Methods This paper proposes an end-to-end encoder-decoder network architecture for image fusion, which is composed of three key modules to effectively decouple and fuse the high and low-frequency information of source images(Fig.1). Firstly, a circular frequency mask with a radius of r is designed in the frequency domain decoupling branch, which can effectively disentangle the high and low-frequency information representations of source images in the Fourier domain, thus comprehensively capturing the global contextual information of source images. Then, the spatial domain decoupling branch contains two parallel reversible neural network modules and a lightweight Transformer module. These two modules work independently, responsible for decoupling the high and low-frequency information representations of source images in the spatial domain, and capturing the local contextual information of source images. Finally, after successfully decoupling the high and low-frequency information representations of source images, a multi-spectral convolutional attention fusion network is designed. This network fully utilizes multi-spectral channel attention and spatial attention mechanisms to effectively capture the detailed information of different modal images, and simulate the contextual relationship between high and low-frequency information representations, achieving complementary interactive fusion of high and low-frequency information representations.
Results and Discussions In the comparison between the method mentioned in the text and RFN-Nest, SwinFusion, SDNet, U2Fusion, DenseFuse, FusionGAN, and DATFusion, the method achieved 5 firsts, 2 seconds, and 1 third on the TNO dataset (Tab.1). In the RoadScene dataset, it achieved 5 optimal and 2 suboptimal performances (Tab.2). In the MSRS dataset, except for achieving the suboptimal performance in mutual information (MI), it reached the optimal level in the other seven indicators (Tab.3). The subjective evaluation indicators are shown (Fig.2-4), corresponding to the TNO, RoadScene, and MSRS datasets, respectively.
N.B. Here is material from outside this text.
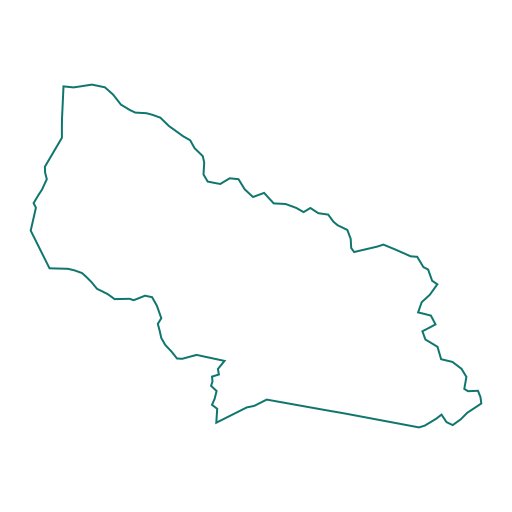 the district of Itapetim, Pernambuco, Brazil
{"feature_id": "56859067B43341835432659", "entity_name": "Itapetim", "entity_type": "district", "adm_level": 2, "iso_a3": "BRA", "parent_name": "Brazil", "parent_adm1": "Pernambuco", "projection": "orthographic", "projection_center": [-37.138, -7.385], "detail": "fine", "context": "isolated", "style": "outline", "palette": "teal", "viewbox_px": 512, "rotation_deg": 0, "n_neighbors": 0, "source": "geoboundaries", "source_scale": "gbopen_adm2", "svg_char_len": 1610}
<svg xmlns="http://www.w3.org/2000/svg" viewBox="0 0 512 512"><path d="M182.9,136.1L168.9,126.0L160.4,117.7L152.4,114.8L146.4,113.2L135.3,112.6L129.8,110.0L120.9,104.6L113.1,94.6L104.9,87.3L91.9,84.6L80.4,86.4L73.5,87.4L63.5,86.4L62.0,118.9L61.9,124.7L61.9,137.8L44.9,166.7L45.1,172.6L46.8,179.2L41.9,189.8L38.9,194.3L33.6,203.1L35.9,207.7L34.2,215.3L30.7,230.6L49.5,268.3L67.9,268.8L74.3,270.3L82.1,273.1L86.3,276.9L91.3,281.9L97.0,288.8L107.7,294.1L114.6,299.1L129.6,298.8L133.7,300.2L145.0,295.7L152.1,297.2L156.9,305.8L161.3,318.2L157.8,323.9L159.5,330.1L161.3,338.0L165.2,344.9L171.7,351.8L177.0,358.5L182.2,358.8L196.5,354.9L224.5,360.9L217.9,369.0L218.9,374.5L212.0,376.6L212.5,381.2L211.1,385.9L216.6,391.0L214.6,398.9L212.0,404.8L217.2,408.8L216.3,422.7L246.8,407.4L254.2,405.9L266.7,399.6L328.2,410.6L343.3,413.2L419.0,427.4L424.8,425.6L436.4,418.6L441.5,414.6L446.5,422.1L452.7,425.1L460.9,419.2L467.1,412.9L481.3,403.5L480.5,397.2L478.0,390.8L468.0,391.2L464.3,388.9L466.4,376.9L461.5,368.8L452.4,361.9L441.1,359.2L437.5,346.8L425.4,339.5L422.4,331.3L435.5,324.4L430.9,315.6L424.3,313.9L418.1,312.4L421.7,302.2L429.8,294.8L437.3,284.3L432.1,280.7L428.1,269.5L423.4,267.1L417.2,256.8L410.6,256.3L396.2,249.9L383.4,244.6L377.2,246.6L354.1,252.0L351.2,248.0L350.7,238.9L347.3,229.9L337.7,225.3L333.4,221.7L328.2,214.6L318.3,213.2L310.4,208.0L303.6,212.1L296.2,207.9L285.6,204.0L273.7,203.4L264.1,192.9L253.0,197.0L244.7,189.3L238.5,179.2L229.7,178.3L220.2,184.0L207.7,181.6L203.5,174.5L204.2,162.6L202.8,156.2L194.5,148.1L190.2,140.3L182.9,136.1Z" fill="none" stroke="#0f766e" stroke-width="2"/></svg>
Conclusions This paper proposes a network framework based on decoupling of spatial and frequency domain features, which is trained in an end-to-end manner to achieve efficient fusion of infrared and visible light images. Firstly, in the frequency domain branch, frequency masks are utilized to decouple the high and low frequency information representations of the source images in the Fourier domain. Meanwhile, in the spatial domain branch, two parallel reversible neural network modules and lightweight Transformer blocks are employed to decouple the high and low frequency information representations of the source images in the spatial domain. Then, a multi-spectrum convolutional attention fusion module is designed to achieve complementary interactive fusion of the high and low-frequency information representations. Finally, through comparative experiments and ablation experiments, it is shown that the proposed algorithm exhibits excellent competitiveness in qualitative and quantitative evaluations compared with recent deep learning-based fusion methods on the TNO, RoadScene, and MSRS datasets. It can effectively promote the fused image to retain more significant infrared thermal radiation information and visible light texture detail information.